One of the charms of Habayeb's writing is her characters' big appetites for life. In her Mahfouz Medal talk, she spoke about the art of surprise, and how she is sometimes surprised by her characters' actions. She later expands on this idea over email. Her role as a writer, she says, is to follow the novel's logic "with more passion maybe than wisdom, with more acceptance than resistance, and with more willingness to allow the characters to grow and lead their paths in life, than trying to twist their fates or harness their wills and emotions. It is always fascinating to watch your characters who you created – or planted the seeds of their existence – choose a very different path than the one you planned for them or thought they would take."
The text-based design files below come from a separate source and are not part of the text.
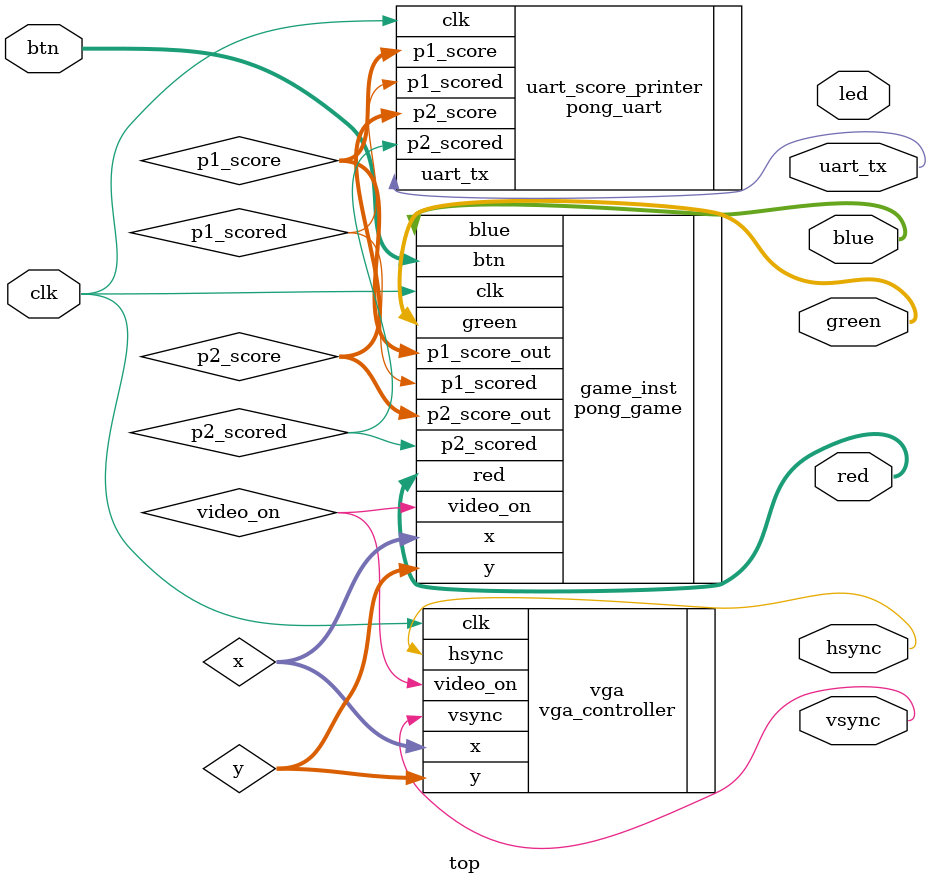
<source format=v>
`timescale 1ns / 1ps

module top (
    input wire clk,
    input wire [3:0] btn,
    output wire [3:0] red,
    output wire [3:0] green,
    output wire [3:0] blue,
    output wire hsync,
    output wire vsync,
    output wire uart_tx,
    output wire [3:0] led
);

    wire [9:0] x;
    wire [8:0] y;
    wire video_on;
    wire [2:0] p1_score, p2_score;
    wire p1_scored, p2_scored;

    // VGA Timing
    vga_controller vga (
        .clk(clk),
        .hsync(hsync),
        .vsync(vsync),
        .video_on(video_on),
        .x(x),
        .y(y)
    );

    // Pong Game Logic
    pong_game game_inst (
        .clk(clk),
        .x(x),
        .y(y),
        .video_on(video_on),
        .btn(btn),
        .red(red),
        .green(green),
        .blue(blue),
        .p1_scored(p1_scored),
        .p2_scored(p2_scored),
        .p1_score_out(p1_score),
        .p2_score_out(p2_score)
    );
    
    pong_uart uart_score_printer (
        .clk(clk),
        .p1_score(p1_score),
        .p2_score(p2_score),
        .p1_scored(p1_scored),
        .p2_scored(p2_scored),
        .uart_tx(uart_tx)
    );

endmodule
</source>
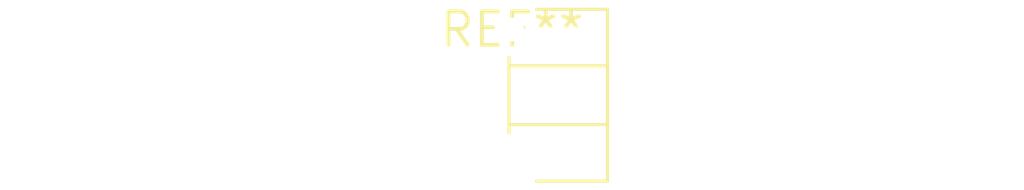
<source format=kicad_pcb>
(kicad_pcb (version 20240108) (generator pcbnew)

  (general
    (thickness 1.6)
  )

  (paper "A4")
  (layers
    (0 "F.Cu" signal)
    (31 "B.Cu" signal)
    (32 "B.Adhes" user "B.Adhesive")
    (33 "F.Adhes" user "F.Adhesive")
    (34 "B.Paste" user)
    (35 "F.Paste" user)
    (36 "B.SilkS" user "B.Silkscreen")
    (37 "F.SilkS" user "F.Silkscreen")
    (38 "B.Mask" user)
    (39 "F.Mask" user)
    (40 "Dwgs.User" user "User.Drawings")
    (41 "Cmts.User" user "User.Comments")
    (42 "Eco1.User" user "User.Eco1")
    (43 "Eco2.User" user "User.Eco2")
    (44 "Edge.Cuts" user)
    (45 "Margin" user)
    (46 "B.CrtYd" user "B.Courtyard")
    (47 "F.CrtYd" user "F.Courtyard")
    (48 "B.Fab" user)
    (49 "F.Fab" user)
    (50 "User.1" user)
    (51 "User.2" user)
    (52 "User.3" user)
    (53 "User.4" user)
    (54 "User.5" user)
    (55 "User.6" user)
    (56 "User.7" user)
    (57 "User.8" user)
    (58 "User.9" user)
  )

  (setup
    (pad_to_mask_clearance 0)
    (pcbplotparams
      (layerselection 0x00010fc_ffffffff)
      (plot_on_all_layers_selection 0x0000000_00000000)
      (disableapertmacros false)
      (usegerberextensions false)
      (usegerberattributes false)
      (usegerberadvancedattributes false)
      (creategerberjobfile false)
      (dashed_line_dash_ratio 12.000000)
      (dashed_line_gap_ratio 3.000000)
      (svgprecision 4)
      (plotframeref false)
      (viasonmask false)
      (mode 1)
      (useauxorigin false)
      (hpglpennumber 1)
      (hpglpenspeed 20)
      (hpglpendiameter 15.000000)
      (dxfpolygonmode false)
      (dxfimperialunits false)
      (dxfusepcbnewfont false)
      (psnegative false)
      (psa4output false)
      (plotreference false)
      (plotvalue false)
      (plotinvisibletext false)
      (sketchpadsonfab false)
      (subtractmaskfromsilk false)
      (outputformat 1)
      (mirror false)
      (drillshape 1)
      (scaleselection 1)
      (outputdirectory "")
    )
  )

  (net 0 "")

  (footprint "Potentiometer_Piher_PT-6-H_Horizontal" (layer "F.Cu") (at 0 0))

)

</source>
Part of the joy of writing is to follow these characters, Habayeb says, even though the surprises can be painful. “In the end, the fact that I am surprised makes the whole experience of writing a novel an adventure that is worth living, regardless of the final outcome, which is sometimes, I admit, so heartbreaking, and so crushing to me.”

Along with a cash prize and medal, the Mahfouz Medal also guarantees translation of the winning book into English. An excerpt of Habayeb's previous novel, and some of her short stories, have previously been translated, but Velvet will be her first full-length work to appear in English. Through translation, she hopes to reach not just Palestinians and diaspora Arabs, but a wide range of English-language readers.

The characters struggle “not only because they are Palestinians in diaspora, but also because they are humans with torn hearts and defeated souls”, she says. “Their stories are there for everyone to share, and I do look forward to sharing them with as many readers as possible.”